> [Prompt] Copy out everything from the line containing "KUNSTWETTBEWERB FÜR" down to the line containing "كما تضمن خاصية" in the entries below, including both of those lines, and leave the pictures out of your answer.

:: Material to process

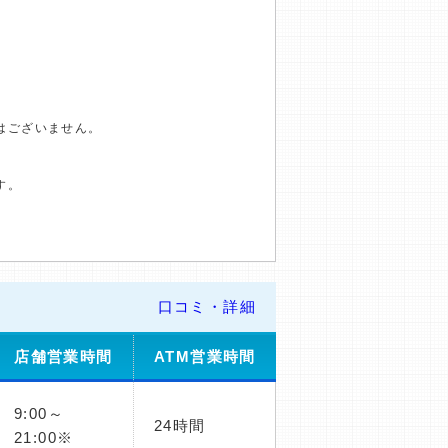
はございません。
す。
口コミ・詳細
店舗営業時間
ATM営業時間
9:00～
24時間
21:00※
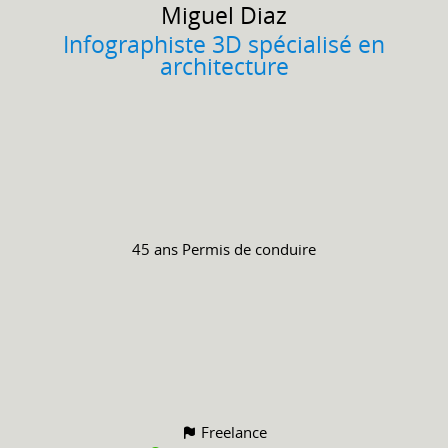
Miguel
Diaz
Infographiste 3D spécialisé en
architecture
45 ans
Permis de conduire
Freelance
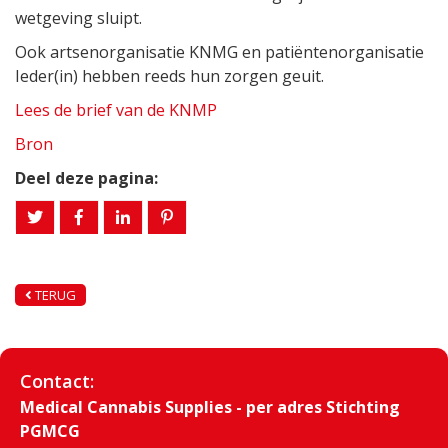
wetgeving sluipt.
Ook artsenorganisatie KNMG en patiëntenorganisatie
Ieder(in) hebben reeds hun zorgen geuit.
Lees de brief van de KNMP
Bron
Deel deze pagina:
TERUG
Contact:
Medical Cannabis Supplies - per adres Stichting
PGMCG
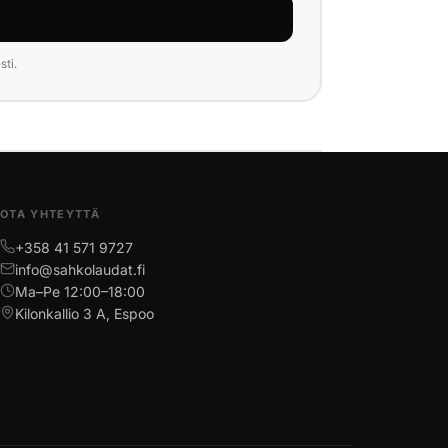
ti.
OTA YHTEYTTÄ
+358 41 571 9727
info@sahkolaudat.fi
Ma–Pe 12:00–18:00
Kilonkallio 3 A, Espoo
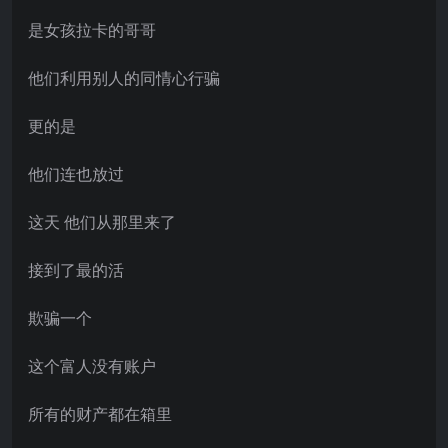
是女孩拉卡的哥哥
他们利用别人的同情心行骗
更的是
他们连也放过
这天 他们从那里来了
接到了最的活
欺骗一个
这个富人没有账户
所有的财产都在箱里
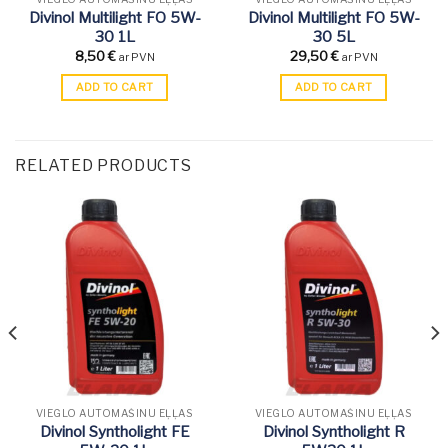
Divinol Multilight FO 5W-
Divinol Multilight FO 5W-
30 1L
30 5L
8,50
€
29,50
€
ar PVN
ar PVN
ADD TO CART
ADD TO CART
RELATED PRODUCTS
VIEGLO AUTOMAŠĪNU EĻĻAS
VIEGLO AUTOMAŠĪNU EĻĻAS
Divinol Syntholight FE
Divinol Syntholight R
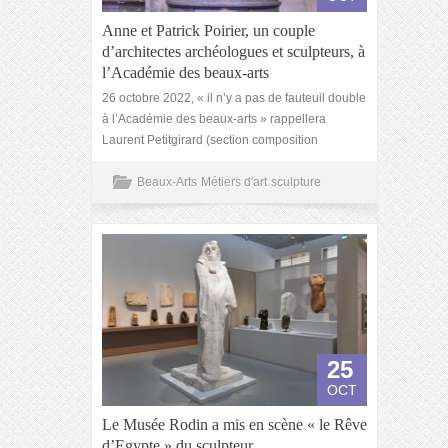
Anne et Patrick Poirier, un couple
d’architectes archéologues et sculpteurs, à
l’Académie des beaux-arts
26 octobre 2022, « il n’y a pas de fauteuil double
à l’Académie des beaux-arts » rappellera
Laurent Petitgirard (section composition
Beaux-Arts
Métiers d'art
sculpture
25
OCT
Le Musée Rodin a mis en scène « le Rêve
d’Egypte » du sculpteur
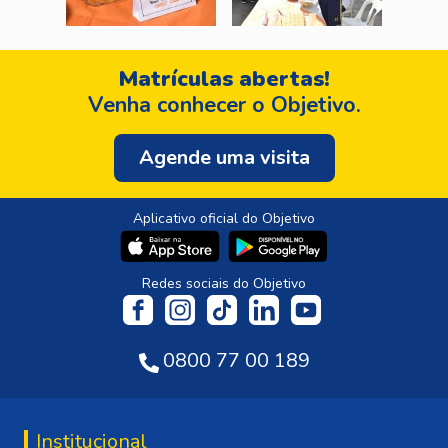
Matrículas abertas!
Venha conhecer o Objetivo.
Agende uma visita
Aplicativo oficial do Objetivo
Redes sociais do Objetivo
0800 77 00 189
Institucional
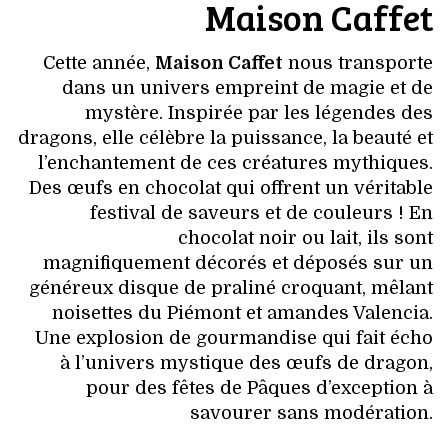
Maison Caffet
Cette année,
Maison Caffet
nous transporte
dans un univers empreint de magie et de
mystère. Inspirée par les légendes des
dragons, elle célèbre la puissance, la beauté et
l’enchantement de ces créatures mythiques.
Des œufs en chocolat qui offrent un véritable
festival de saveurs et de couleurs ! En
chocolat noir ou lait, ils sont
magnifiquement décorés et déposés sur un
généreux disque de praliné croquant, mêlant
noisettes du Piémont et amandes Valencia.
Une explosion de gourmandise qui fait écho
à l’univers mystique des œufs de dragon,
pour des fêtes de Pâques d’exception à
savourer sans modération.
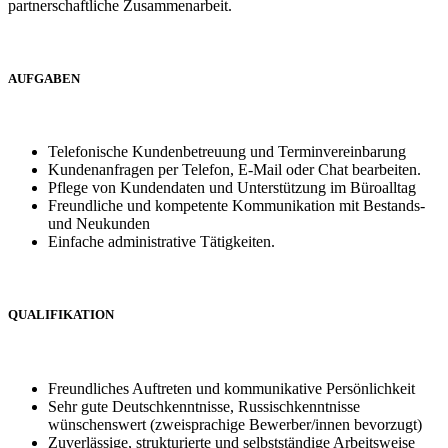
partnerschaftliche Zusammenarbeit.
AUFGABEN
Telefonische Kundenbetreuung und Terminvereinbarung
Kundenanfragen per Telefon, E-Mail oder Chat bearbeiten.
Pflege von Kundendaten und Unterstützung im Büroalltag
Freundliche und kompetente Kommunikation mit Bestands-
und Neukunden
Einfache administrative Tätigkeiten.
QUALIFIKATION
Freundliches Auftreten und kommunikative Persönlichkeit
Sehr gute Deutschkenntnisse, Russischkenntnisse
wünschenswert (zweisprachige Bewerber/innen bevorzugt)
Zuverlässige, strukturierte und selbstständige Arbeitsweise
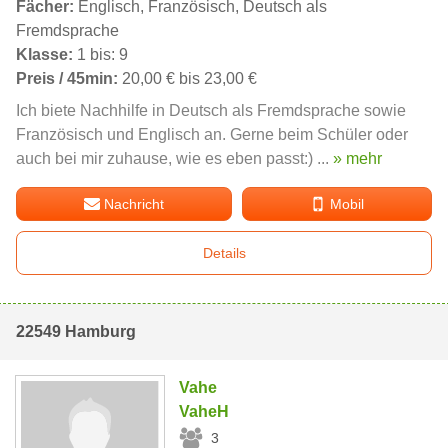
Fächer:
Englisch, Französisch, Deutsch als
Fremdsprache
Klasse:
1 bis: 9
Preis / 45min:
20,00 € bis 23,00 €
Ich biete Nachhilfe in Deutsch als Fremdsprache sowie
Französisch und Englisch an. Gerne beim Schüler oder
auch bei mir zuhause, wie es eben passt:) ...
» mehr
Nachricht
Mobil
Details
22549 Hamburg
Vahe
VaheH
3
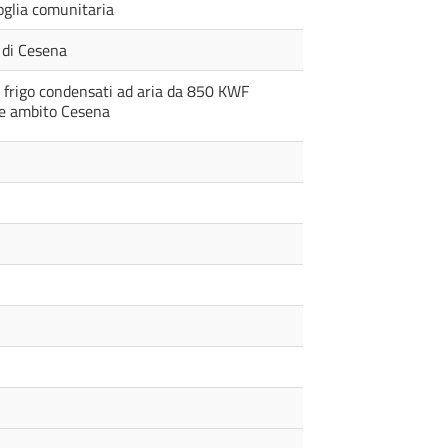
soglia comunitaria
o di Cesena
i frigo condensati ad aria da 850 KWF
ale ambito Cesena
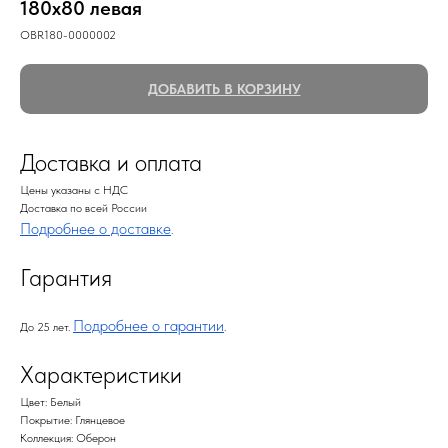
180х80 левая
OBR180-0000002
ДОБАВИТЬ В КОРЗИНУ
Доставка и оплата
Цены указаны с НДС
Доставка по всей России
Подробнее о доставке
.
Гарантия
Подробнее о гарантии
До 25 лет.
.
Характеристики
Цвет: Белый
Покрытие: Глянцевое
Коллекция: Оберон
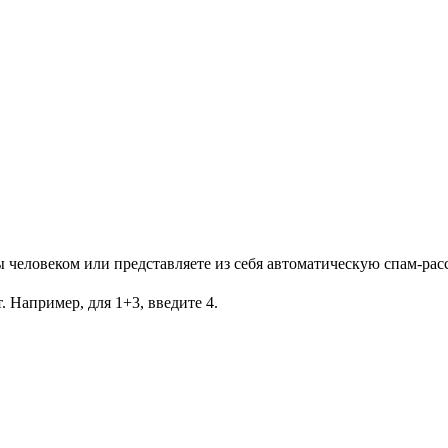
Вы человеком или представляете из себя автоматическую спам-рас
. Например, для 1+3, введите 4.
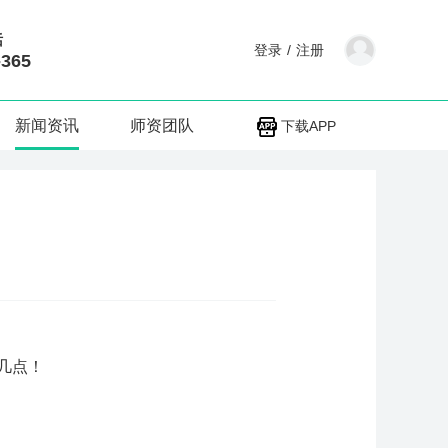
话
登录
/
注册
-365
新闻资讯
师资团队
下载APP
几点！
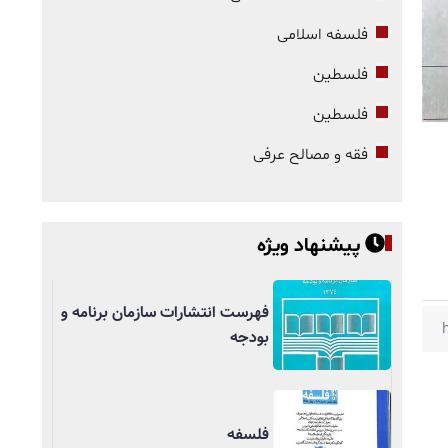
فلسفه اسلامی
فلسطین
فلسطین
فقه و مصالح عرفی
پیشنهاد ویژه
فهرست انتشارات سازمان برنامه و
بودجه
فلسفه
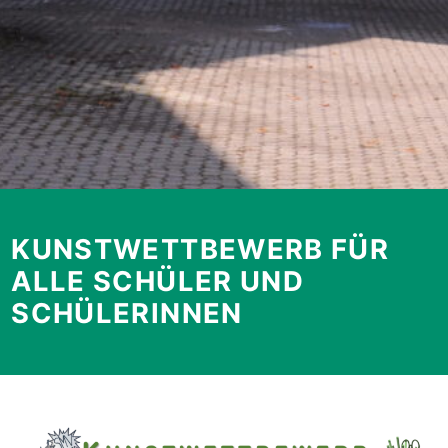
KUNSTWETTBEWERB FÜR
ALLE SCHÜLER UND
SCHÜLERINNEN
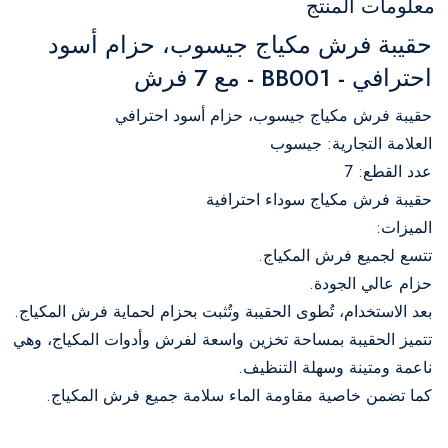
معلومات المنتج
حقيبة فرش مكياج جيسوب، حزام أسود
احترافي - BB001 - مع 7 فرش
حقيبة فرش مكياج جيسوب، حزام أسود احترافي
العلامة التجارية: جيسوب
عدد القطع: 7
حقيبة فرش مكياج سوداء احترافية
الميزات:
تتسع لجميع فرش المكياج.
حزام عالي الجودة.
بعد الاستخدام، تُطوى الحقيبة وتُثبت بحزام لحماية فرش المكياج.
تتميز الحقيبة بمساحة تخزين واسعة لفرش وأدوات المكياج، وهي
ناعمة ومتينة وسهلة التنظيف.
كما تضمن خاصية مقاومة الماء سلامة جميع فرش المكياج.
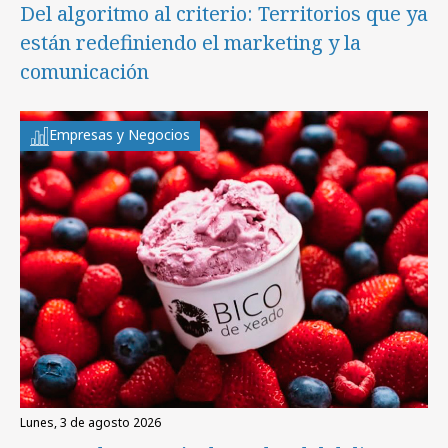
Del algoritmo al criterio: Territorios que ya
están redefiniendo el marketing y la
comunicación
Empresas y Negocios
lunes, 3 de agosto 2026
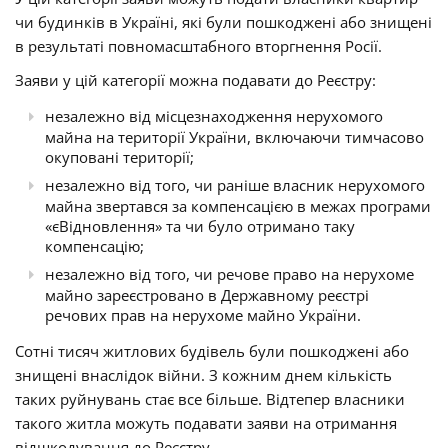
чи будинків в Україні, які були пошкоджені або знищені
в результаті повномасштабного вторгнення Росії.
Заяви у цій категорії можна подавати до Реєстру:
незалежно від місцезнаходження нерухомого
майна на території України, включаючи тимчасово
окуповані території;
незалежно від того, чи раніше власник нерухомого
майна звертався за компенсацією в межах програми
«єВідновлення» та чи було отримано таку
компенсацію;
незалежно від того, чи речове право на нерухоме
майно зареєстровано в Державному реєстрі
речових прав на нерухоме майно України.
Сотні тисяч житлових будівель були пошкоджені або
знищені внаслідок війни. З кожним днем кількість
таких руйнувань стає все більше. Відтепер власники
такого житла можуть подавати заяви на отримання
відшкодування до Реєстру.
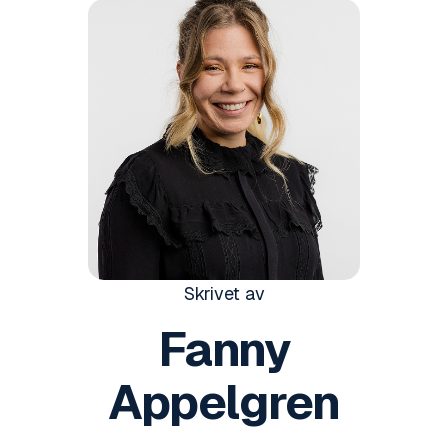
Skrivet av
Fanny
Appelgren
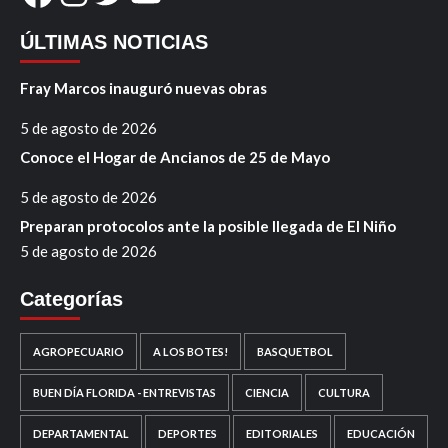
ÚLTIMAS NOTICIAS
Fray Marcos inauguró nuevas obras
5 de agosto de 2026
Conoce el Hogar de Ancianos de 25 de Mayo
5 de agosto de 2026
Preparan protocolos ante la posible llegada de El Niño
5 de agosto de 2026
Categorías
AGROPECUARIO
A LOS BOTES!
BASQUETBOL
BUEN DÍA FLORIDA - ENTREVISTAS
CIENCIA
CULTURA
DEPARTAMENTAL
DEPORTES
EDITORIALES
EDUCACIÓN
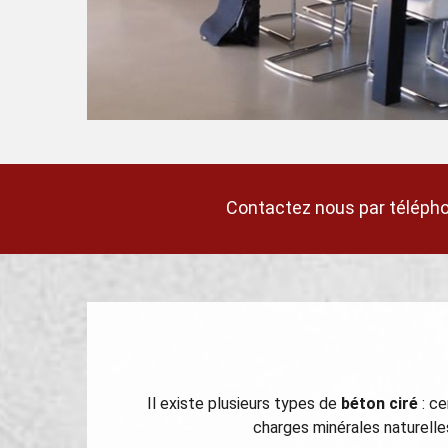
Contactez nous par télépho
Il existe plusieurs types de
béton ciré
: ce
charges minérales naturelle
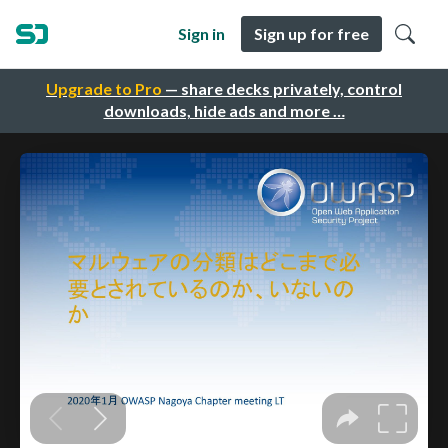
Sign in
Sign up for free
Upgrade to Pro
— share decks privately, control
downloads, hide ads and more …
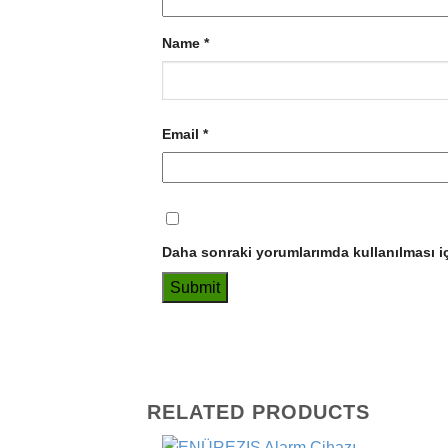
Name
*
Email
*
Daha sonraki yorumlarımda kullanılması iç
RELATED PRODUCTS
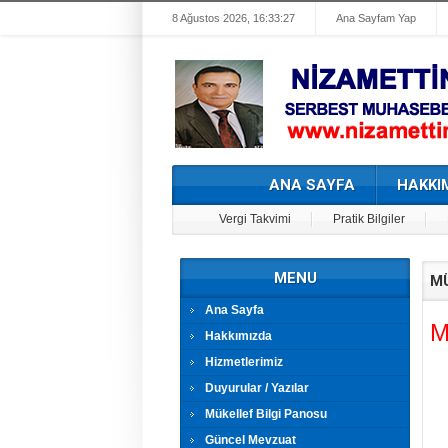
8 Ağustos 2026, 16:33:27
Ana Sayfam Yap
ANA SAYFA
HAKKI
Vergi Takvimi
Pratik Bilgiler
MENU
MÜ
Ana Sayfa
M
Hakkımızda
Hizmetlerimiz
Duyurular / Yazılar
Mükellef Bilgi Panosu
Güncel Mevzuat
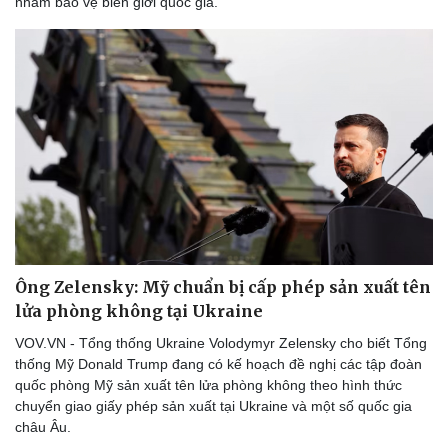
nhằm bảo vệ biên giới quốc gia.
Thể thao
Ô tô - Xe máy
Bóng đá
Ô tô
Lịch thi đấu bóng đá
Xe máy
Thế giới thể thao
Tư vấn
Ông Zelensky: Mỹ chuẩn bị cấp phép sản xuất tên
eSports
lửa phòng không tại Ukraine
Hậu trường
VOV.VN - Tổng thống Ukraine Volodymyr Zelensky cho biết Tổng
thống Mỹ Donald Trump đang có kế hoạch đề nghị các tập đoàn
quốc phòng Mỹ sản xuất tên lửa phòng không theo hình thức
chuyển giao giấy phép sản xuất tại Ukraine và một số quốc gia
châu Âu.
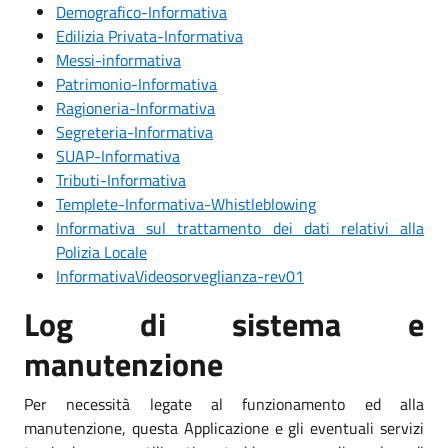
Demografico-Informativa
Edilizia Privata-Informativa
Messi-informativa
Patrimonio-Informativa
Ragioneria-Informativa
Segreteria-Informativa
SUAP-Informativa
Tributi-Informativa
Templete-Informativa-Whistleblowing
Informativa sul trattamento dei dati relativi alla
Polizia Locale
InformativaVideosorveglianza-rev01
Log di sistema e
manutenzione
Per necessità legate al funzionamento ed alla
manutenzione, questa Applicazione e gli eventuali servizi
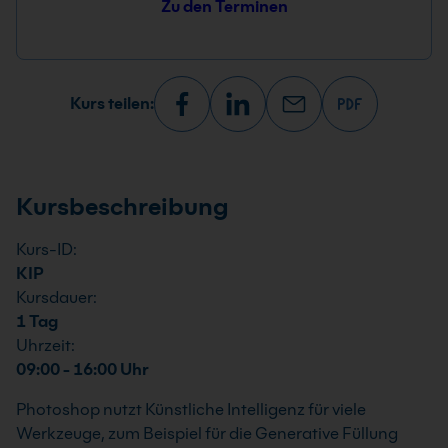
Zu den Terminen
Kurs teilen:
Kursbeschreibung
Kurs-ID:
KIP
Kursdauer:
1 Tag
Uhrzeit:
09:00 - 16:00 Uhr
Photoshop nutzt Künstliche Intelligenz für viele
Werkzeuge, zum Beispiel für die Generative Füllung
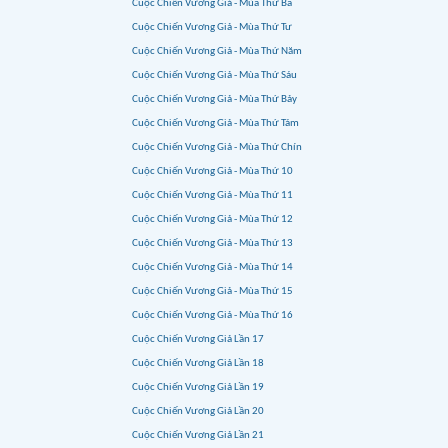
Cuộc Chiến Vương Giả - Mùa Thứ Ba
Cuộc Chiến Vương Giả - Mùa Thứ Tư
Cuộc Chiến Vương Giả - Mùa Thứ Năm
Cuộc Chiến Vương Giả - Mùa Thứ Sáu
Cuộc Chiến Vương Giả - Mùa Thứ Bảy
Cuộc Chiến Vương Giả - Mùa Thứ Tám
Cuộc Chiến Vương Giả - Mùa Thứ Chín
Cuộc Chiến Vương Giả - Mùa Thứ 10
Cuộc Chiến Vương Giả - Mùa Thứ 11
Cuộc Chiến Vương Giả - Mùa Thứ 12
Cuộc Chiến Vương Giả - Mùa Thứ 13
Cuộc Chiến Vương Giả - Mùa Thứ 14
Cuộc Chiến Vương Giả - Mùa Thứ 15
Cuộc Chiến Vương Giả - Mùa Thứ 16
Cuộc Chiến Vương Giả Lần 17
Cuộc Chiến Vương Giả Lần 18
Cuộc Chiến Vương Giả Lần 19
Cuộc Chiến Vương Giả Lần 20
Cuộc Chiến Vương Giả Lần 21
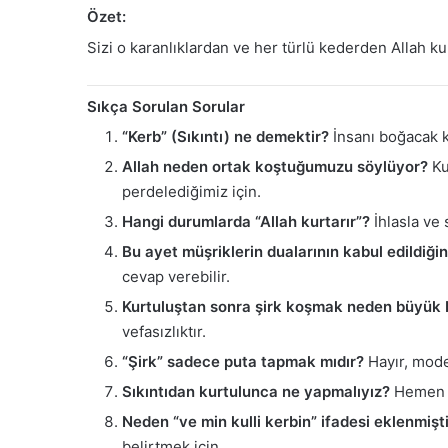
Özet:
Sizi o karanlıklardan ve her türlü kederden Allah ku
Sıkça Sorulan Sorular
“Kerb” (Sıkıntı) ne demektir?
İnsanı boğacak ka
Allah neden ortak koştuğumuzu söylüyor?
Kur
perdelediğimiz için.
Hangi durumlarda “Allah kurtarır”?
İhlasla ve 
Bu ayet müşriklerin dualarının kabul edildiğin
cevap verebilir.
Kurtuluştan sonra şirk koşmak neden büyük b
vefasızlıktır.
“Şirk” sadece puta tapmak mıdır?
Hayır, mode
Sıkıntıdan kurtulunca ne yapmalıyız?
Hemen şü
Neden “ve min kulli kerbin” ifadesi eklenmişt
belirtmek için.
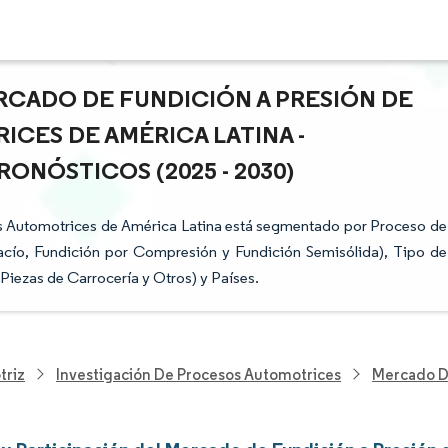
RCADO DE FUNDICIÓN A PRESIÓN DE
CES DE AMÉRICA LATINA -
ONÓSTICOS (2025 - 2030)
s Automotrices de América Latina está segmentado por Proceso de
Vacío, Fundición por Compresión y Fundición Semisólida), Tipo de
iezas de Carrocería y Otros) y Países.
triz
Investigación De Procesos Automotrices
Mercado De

::::

> [Exercise result]
KUNSTWETTBEWERB FÜR
ALLE SCHÜLER UND
SCHÜLERINNEN
معلومات المنتج
حقيبة فرش مكياج جيسوب، حزام أسود
احترافي - BB001 - مع 7 فرش
حقيبة فرش مكياج جيسوب، حزام أسود احترافي
العلامة التجارية: جيسوب
عدد القطع: 7
حقيبة فرش مكياج سوداء احترافية
الميزات:
تتسع لجميع فرش المكياج.
حزام عالي الجودة.
بعد الاستخدام، تُطوى الحقيبة وتُثبت بحزام لحماية فرش المكياج.
تتميز الحقيبة بمساحة تخزين واسعة لفرش وأدوات المكياج، وهي
ناعمة ومتينة وسهلة التنظيف.
كما تضمن خاصية مقاومة الماء سلامة جميع فرش المكياج.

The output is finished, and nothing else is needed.